Most of the linear algebra software devlopments made by the TOPAL team are part of the Inria Bordeaux solverstack project that groups many projects together to provide large scale linear algebra libraries.
Chameleon is a framework written in C which provides routines to solve dense general systems of linear equations, symmetric positive definite systems of linear equations and linear least squares problems, using LU, Cholesky, QR and LQ factorizations. Real arithmetic and complex arithmetic are supported in both single precision and double precision. It supports Linux and Mac OS/X machines (mainly tested on Intel x86-64 and IBM Power architectures). Chameleon is based on the PLASMA source code but is not limited to shared-memory environment and can exploit multiple GPUs. Chameleon is interfaced in a generic way with StarPU, PaRSEC, QUARK, OpenMP runtime systems. This feature allows to analyze in a unified framework how sequential task-based algorithms behave regarding different runtime systems implementations. Using Chameleon with StarPU or PaRSEC runtime systems allows to exploit GPUs through kernels provided by cuBLAS and clusters of interconnected nodes with distributed memory (using MPI).

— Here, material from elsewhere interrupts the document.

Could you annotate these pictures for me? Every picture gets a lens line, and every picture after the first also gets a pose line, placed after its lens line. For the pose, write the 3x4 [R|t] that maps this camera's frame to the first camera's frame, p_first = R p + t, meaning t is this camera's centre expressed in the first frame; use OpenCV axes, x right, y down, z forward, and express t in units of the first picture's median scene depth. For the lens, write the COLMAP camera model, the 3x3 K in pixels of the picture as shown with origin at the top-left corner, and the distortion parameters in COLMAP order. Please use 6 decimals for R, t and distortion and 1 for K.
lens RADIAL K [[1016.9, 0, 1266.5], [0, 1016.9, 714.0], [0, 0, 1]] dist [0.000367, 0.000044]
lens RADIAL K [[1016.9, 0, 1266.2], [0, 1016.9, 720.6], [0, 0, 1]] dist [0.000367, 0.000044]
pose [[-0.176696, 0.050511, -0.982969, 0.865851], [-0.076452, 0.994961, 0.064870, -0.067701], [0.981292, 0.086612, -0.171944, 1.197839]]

- Written in C, Fortran interface, CMake build system
- Algorithms: GEMM, POTRF, GETRF, GEQRF, GESVD, …
- Matrices forms: general, symmetric, triangular
- Precisions: simple, double, complex, double complex
PaStiX (Parallel Sparse matriX package) is a scientific library that provides a high performance parallel solver for very large sparse linear systems based on direct methods. Numerical algorithms are implemented in single or double precision (real or complex) using LLt, LDLt and LU with static pivoting (for non symmetric matrices having a symmetric pattern). This solver also provides some low-rank compression methods to reduce the memory footprint and/or the time-to-solution.

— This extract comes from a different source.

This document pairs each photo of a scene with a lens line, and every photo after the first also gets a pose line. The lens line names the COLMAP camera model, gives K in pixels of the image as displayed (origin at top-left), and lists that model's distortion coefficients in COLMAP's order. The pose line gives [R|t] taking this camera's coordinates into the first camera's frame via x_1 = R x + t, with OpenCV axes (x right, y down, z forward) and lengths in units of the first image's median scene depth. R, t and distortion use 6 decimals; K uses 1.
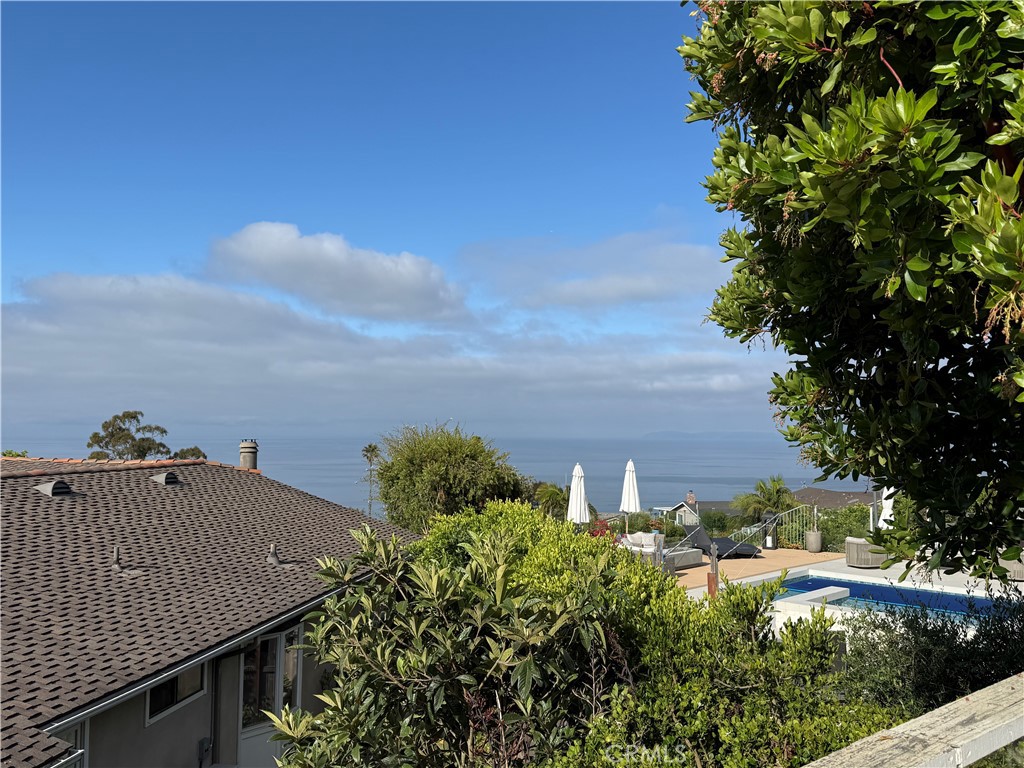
lens RADIAL K [[885.2, 0, 511.5], [0, 885.2, 414.9], [0, 0, 1]] dist [0.167086, 0.001524]
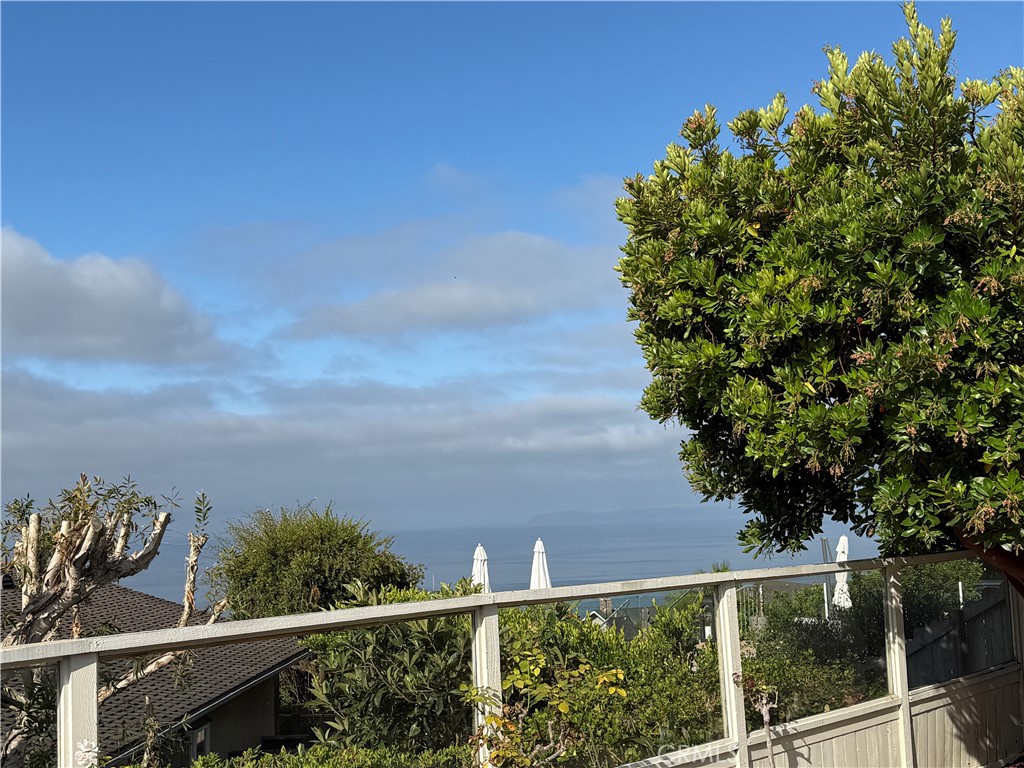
lens RADIAL K [[1390.4, 0, 512.0], [0, 1390.4, 384.0], [0, 0, 1]] dist [0.212376, 0.008132]
pose [[0.988462, -0.027793, 0.148895, -0.105833], [0.039885, 0.996088, -0.078851, 0.010191], [-0.146121, 0.083880, 0.985704, -0.402438]]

Rotor: Rematerializing Optimally with pyTORch
Rotor is a tool designed to
train very large deep neural networks networks on limited memory by
optimally selecting which activations should be kept and which should
be recomputed. This code is meant to replace the
pytorch, by providing more efficient rematerialization
strategies. The algorithm is easier to tune: the only required
parameter is the available memory, instead of the number of segments.

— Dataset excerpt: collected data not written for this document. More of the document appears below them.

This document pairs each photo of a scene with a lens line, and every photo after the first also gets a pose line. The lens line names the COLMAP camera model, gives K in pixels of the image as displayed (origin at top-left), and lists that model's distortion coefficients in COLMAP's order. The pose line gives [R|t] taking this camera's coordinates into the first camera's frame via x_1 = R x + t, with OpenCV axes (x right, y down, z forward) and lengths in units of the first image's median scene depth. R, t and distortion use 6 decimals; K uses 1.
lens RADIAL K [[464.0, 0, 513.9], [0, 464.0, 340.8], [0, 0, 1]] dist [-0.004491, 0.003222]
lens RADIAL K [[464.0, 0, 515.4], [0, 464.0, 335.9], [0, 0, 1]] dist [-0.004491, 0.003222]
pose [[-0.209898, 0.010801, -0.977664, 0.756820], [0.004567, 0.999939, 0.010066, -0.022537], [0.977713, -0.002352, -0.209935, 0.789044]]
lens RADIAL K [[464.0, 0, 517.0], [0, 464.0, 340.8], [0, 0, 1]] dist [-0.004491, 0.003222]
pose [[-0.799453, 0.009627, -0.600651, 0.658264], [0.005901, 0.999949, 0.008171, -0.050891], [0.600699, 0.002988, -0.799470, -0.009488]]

Rockmate is a successor to the Rotor tool, featuring applicability to a wider range of neural networks, without requiring that they have a sequential structure. Rockmate can be applied to any neural network without requiring any modification, and is especially suited to GPT-like networks. Compared to Rotor, Rockmate is able to provide improved rematerialization sequences, with lower computational overhead.